What is needed ▸ From the data below, return all lines holding the string "essential".

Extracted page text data
════════════════════
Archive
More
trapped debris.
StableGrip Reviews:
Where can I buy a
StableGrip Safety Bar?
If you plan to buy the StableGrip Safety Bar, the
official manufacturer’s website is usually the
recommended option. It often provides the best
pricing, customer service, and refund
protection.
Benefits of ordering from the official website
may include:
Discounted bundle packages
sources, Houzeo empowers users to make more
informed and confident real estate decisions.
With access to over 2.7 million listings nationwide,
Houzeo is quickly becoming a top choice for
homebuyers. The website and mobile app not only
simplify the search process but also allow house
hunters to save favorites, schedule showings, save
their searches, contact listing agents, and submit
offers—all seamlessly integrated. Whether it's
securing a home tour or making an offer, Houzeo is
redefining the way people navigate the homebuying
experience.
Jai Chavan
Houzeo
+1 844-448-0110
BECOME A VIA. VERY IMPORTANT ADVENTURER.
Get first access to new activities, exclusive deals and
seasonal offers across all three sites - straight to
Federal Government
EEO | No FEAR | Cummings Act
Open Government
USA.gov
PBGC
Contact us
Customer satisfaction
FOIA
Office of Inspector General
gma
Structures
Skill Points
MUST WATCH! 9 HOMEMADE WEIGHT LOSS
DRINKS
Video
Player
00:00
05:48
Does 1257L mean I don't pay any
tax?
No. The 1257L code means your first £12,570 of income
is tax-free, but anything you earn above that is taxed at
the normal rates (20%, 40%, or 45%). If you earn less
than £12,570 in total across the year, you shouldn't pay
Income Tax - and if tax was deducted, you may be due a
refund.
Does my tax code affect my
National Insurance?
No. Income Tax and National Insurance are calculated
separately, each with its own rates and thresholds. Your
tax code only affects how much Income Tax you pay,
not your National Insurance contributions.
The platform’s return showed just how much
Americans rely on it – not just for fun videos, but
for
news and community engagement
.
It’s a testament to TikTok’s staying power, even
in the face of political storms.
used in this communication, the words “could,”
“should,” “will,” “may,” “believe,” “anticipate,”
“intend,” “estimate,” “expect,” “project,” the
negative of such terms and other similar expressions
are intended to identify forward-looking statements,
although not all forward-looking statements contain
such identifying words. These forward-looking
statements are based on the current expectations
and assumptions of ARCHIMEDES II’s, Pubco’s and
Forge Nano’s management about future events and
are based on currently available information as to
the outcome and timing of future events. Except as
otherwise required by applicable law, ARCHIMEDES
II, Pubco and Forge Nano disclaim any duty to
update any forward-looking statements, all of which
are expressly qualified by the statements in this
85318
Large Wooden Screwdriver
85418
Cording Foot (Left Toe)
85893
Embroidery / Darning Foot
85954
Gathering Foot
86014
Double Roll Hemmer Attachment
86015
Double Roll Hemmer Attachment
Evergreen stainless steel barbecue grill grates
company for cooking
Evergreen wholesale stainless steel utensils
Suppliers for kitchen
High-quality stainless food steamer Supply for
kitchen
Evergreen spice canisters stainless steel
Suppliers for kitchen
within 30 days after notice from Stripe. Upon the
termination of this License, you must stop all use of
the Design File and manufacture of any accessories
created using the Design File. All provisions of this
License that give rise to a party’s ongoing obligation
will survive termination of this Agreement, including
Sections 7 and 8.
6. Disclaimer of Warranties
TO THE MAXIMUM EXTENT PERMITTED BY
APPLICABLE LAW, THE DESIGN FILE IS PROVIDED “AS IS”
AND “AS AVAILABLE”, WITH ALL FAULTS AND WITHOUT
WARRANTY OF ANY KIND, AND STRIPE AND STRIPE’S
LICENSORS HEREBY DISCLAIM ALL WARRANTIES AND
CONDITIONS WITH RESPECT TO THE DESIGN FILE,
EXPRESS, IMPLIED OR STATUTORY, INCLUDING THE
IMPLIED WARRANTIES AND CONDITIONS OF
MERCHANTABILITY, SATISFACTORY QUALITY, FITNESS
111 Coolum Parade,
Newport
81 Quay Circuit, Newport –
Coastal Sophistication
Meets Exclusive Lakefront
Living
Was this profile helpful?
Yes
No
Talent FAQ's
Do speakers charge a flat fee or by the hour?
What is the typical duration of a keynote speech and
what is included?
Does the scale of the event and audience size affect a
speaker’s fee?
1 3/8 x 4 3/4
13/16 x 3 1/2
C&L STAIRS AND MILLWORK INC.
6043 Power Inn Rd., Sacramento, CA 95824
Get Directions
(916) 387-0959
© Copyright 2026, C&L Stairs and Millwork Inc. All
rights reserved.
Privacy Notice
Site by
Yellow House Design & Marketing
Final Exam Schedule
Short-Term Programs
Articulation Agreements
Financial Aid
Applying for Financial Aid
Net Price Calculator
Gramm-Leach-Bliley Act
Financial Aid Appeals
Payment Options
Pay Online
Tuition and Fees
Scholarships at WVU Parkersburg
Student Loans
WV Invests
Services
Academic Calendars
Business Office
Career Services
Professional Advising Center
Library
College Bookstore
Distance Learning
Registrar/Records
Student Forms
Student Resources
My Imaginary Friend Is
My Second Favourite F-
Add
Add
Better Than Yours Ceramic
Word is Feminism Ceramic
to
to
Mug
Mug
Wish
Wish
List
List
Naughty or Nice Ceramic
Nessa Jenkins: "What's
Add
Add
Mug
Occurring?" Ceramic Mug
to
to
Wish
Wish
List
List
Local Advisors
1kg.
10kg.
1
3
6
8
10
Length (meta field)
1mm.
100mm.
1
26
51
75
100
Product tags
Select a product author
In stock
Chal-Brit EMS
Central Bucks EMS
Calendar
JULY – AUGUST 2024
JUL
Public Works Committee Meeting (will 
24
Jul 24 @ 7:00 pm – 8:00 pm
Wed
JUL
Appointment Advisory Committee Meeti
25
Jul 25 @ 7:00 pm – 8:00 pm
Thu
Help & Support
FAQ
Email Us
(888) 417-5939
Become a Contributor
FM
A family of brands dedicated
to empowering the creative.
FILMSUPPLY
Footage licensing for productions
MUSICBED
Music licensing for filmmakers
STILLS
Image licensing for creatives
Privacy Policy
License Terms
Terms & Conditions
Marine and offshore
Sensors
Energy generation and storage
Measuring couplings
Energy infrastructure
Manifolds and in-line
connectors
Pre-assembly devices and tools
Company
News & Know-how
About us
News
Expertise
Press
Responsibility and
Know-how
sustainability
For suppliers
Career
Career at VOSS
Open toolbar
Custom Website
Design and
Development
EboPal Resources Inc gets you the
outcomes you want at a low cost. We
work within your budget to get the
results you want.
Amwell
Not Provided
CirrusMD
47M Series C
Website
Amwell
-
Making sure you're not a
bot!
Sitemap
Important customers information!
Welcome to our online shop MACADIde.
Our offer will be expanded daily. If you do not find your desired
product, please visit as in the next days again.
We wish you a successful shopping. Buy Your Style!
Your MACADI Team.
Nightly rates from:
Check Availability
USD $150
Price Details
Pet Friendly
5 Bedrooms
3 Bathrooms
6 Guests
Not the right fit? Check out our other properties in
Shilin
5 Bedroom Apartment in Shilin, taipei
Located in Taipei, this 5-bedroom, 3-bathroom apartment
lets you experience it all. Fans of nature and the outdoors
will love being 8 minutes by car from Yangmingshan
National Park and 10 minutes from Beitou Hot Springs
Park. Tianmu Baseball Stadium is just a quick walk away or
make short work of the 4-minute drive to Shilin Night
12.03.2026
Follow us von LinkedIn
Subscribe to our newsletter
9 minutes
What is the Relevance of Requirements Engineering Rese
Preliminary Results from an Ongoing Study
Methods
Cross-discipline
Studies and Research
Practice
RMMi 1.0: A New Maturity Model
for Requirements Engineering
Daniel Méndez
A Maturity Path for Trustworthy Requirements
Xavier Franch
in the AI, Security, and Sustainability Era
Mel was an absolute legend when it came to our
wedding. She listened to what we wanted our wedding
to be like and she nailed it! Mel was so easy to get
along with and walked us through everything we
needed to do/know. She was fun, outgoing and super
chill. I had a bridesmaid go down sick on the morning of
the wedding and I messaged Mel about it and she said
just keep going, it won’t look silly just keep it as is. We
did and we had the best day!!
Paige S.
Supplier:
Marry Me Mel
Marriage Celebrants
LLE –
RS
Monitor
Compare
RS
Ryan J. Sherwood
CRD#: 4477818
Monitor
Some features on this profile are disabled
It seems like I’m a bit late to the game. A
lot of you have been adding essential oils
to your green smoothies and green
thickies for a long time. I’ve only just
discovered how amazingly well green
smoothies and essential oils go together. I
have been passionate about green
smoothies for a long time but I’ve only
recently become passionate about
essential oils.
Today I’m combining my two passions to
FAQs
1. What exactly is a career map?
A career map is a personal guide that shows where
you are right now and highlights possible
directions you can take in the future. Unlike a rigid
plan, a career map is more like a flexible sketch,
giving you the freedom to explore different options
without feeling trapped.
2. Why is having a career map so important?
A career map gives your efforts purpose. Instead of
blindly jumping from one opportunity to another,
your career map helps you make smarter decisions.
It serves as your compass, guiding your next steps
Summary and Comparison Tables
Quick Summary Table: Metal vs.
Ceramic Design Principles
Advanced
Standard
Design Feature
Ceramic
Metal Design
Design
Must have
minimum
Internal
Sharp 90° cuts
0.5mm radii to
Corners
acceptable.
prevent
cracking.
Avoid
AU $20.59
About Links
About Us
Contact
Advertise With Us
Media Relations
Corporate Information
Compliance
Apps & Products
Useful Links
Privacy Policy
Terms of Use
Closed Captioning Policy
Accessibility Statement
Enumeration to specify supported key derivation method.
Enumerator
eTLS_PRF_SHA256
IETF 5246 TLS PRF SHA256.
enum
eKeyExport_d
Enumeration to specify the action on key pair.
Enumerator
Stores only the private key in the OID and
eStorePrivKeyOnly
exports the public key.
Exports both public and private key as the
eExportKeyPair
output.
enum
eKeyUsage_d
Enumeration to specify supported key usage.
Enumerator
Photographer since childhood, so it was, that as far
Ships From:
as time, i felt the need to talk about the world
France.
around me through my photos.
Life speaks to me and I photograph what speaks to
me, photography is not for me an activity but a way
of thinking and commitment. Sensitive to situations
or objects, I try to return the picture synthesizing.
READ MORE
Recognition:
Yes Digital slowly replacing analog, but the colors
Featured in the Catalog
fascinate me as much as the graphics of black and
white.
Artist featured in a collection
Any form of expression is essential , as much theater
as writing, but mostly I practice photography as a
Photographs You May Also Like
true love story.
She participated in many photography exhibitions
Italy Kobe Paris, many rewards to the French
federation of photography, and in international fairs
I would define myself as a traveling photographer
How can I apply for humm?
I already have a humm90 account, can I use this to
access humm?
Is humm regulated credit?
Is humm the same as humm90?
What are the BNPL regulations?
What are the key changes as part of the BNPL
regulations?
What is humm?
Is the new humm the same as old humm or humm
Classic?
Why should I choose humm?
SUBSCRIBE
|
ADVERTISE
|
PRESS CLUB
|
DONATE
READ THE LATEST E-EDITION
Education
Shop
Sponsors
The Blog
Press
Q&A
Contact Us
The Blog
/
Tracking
════════════════════
Task solution ▸
lot of you have been adding essential oils
smoothies and essential oils go together. I
essential oils.
Any form of expression is essential , as much theater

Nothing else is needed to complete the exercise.